Tehran University Medical Journal (Dec 2021)
Automated detection of coronavirus disease (COVID-19) by using data-mining techniques: a brief report
Abstract
Background: The clinical field has vast sick data that has not been analyzed. Discovering a way to analyze this raw data and turn it into an information treasure can save many lives. Using data mining methods is an efficient way to analyze this large amount of raw data.

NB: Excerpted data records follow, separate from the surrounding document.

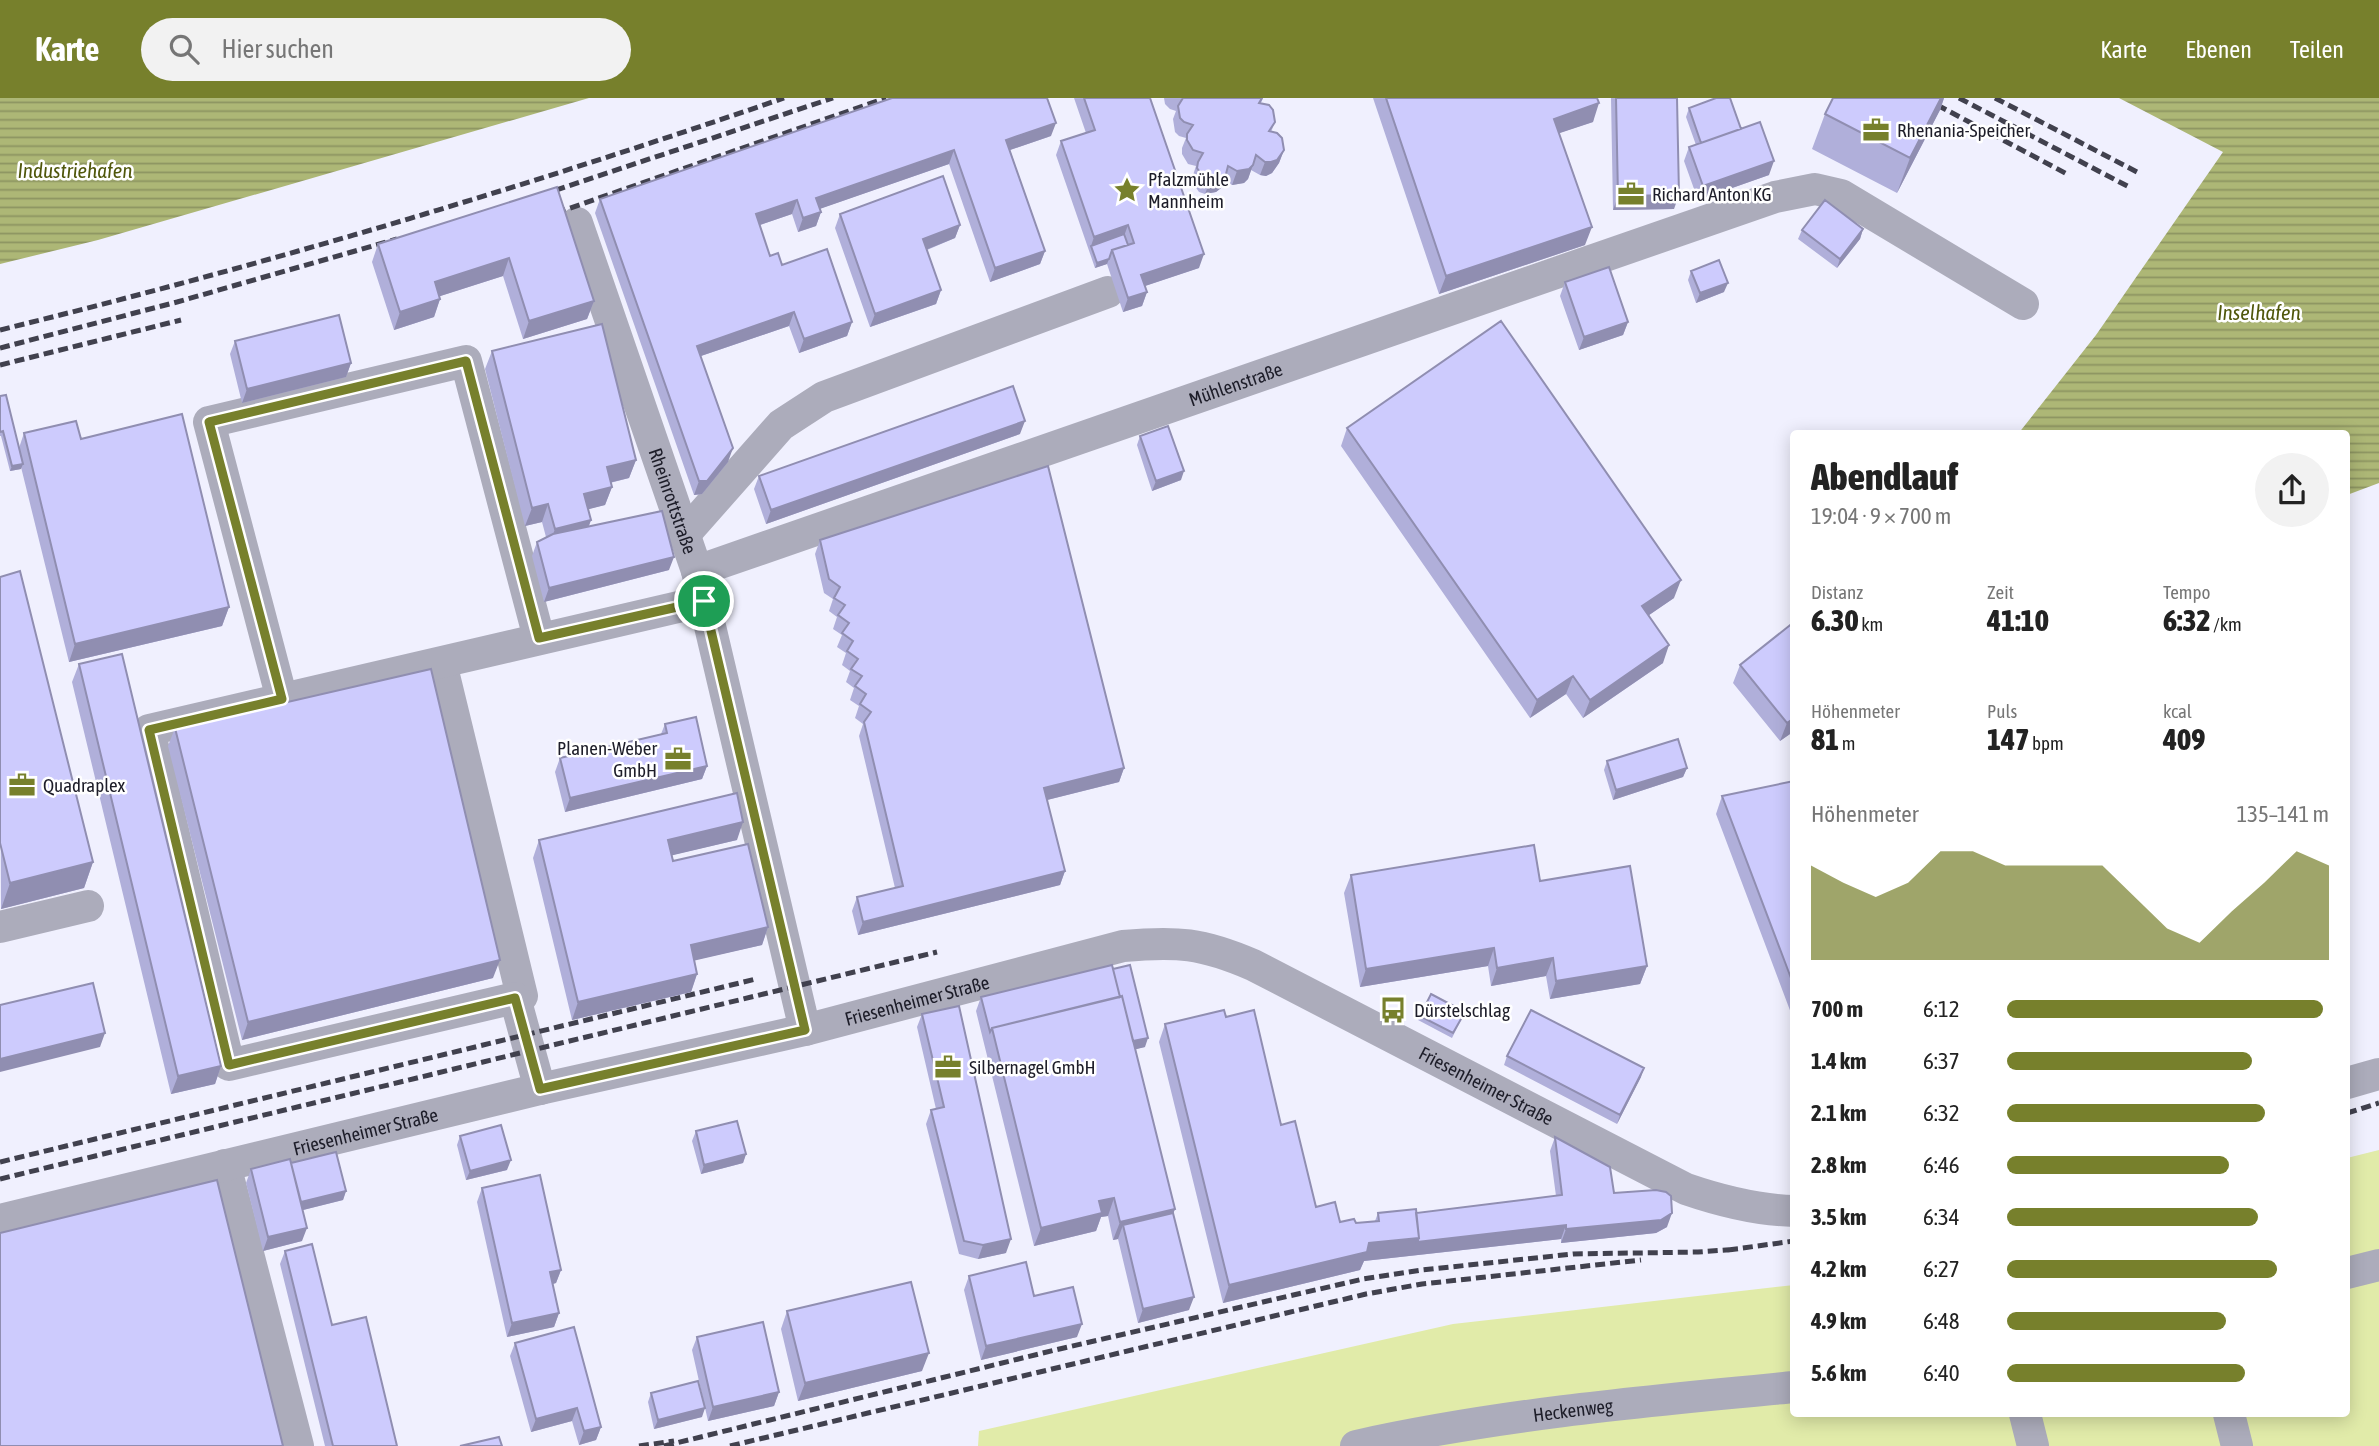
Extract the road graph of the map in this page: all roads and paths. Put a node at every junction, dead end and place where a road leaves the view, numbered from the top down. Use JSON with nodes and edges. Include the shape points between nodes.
{"nodes":[{"id":1,"x":577,"y":223,"type":"dead end"},
{"id":2,"x":1108,"y":292,"type":"dead end"},
{"id":3,"x":2023,"y":304,"type":"dead end"},
{"id":4,"x":684,"y":535,"type":"junction"},
{"id":5,"x":697,"y":570,"type":"junction"},
{"id":6,"x":704,"y":601,"type":"junction"},
{"id":7,"x":539,"y":638,"type":"junction"},
{"id":8,"x":441,"y":663,"type":"junction"},
{"id":9,"x":282,"y":699,"type":"junction"},
{"id":10,"x":88,"y":906,"type":"dead end"},
{"id":11,"x":0,"y":927,"type":"edge"},
{"id":12,"x":515,"y":998,"type":"junction"},
{"id":13,"x":805,"y":1030,"type":"junction"},
{"id":14,"x":2379,"y":1074,"type":"edge"},
{"id":15,"x":2350,"y":1082,"type":"edge"},
{"id":16,"x":540,"y":1089,"type":"junction"},
{"id":17,"x":225,"y":1165,"type":"junction"},
{"id":18,"x":2,"y":1211,"type":"edge"},
{"id":19,"x":1790,"y":1211,"type":"edge"},
{"id":20,"x":2379,"y":1265,"type":"edge"},
{"id":21,"x":2350,"y":1272,"type":"edge"},
{"id":22,"x":1790,"y":1387,"type":"edge"},
{"id":23,"x":2026,"y":1417,"type":"edge"},
{"id":24,"x":2230,"y":1417,"type":"edge"},
{"id":25,"x":299,"y":1446,"type":"edge"},
{"id":26,"x":1356,"y":1446,"type":"edge"},
{"id":27,"x":2033,"y":1446,"type":"edge"},
{"id":28,"x":2237,"y":1446,"type":"edge"}],
"edges":[{"from":1,"to":4,"type":"street","name":"Rheinrottstraße"},
{"from":2,"to":4,"type":"street","via":[[824,397],[781,425]]},
{"from":3,"to":5,"type":"street","name":"Mühlenstraße","via":[[1841,195],[1815,188],[1774,197]]},
{"from":4,"to":5,"type":"street","name":"Rheinrottstraße"},
{"from":5,"to":6,"type":"street","name":"Rheinrottstraße"},
{"from":6,"to":7,"type":"street"},
{"from":6,"to":13,"type":"street","name":"Rheinrottstraße"},
{"from":7,"to":8,"type":"street"},
{"from":7,"to":9,"type":"street","via":[[466,361],[209,422]]},
{"from":8,"to":9,"type":"street"},
{"from":8,"to":12,"type":"street","via":[[522,996]]},
{"from":9,"to":12,"type":"street","via":[[149,730],[229,1065]]},
{"from":10,"to":11,"type":"street"},
{"from":12,"to":16,"type":"street"},
{"from":13,"to":16,"type":"street","name":"Friesenheimer Straße"},
{"from":13,"to":19,"type":"street","name":"Friesenheimer Straße","via":[[1123,946],[1180,943],[1253,965],[1686,1189],[1747,1206]]},
{"from":14,"to":15,"type":"street"},
{"from":16,"to":17,"type":"street","name":"Friesenheimer Straße"},
{"from":17,"to":18,"type":"street","name":"Friesenheimer Straße"},
{"from":17,"to":25,"type":"street"},
{"from":20,"to":21,"type":"street"},
{"from":22,"to":26,"type":"street","name":"Heckenweg","via":[[1624,1403],[1432,1429]]},
{"from":23,"to":27,"type":"street"},
{"from":24,"to":28,"type":"street"}]}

It can predict the future with accurate knowledge of the past, providing new insights into disease diagnosis and prevention. Several data mining methods exist but finding a suitable one is very important. Today, coronavirus disease (COVID-19) has become one of the causing deadly diseases in the world. The early diagnosis of pandemic coronavirus disease has a significant impact in preventing death. This study aims to extract the key indications of the disease and find the best data mining methods that enhance the accuracy of coronavirus disease diagnosis. Methods: In this study, to obtain high accuracy in diagnosing COVID-19 disease, a complete and effective workflow over data mining methods was proposed, which includes these steps: data pre-analyzing, indication selection, model creation, the measure of performance, and display of results. Data and related indications of patients with COVID-19 were collected from Kerman Afzalipour Hospital and Rafsanjan, Ali Ebn Abi Taleb Hospital. Prediction structures were made and tested via different combinations of the disease indications and seven data mining methods. To discover the best key indications, three criteria including accuracy, validation and F-value were applied and to discover the best data mining methods, accuracy and validation criteria were considered. For each data mining method, the criteria were measured independently and all results were reported for analysis. Finally, the best key indications and data mining methods that can diagnose COVID-19 disease with high accuracy were extracted. Results: 9 key indications and 3 data mining methods were obtained. Experimental results show that the discovered key indications and the best-operating data mining method (i.e. SVM) attain an accuracy of 83.19% for the diagnosis of coronavirus disease. Conclusion: Due to key indications and data mining methods obtained from this study, it is possible to use this method to diagnose coronavirus disease in different people of different clinical indications with high accuracy.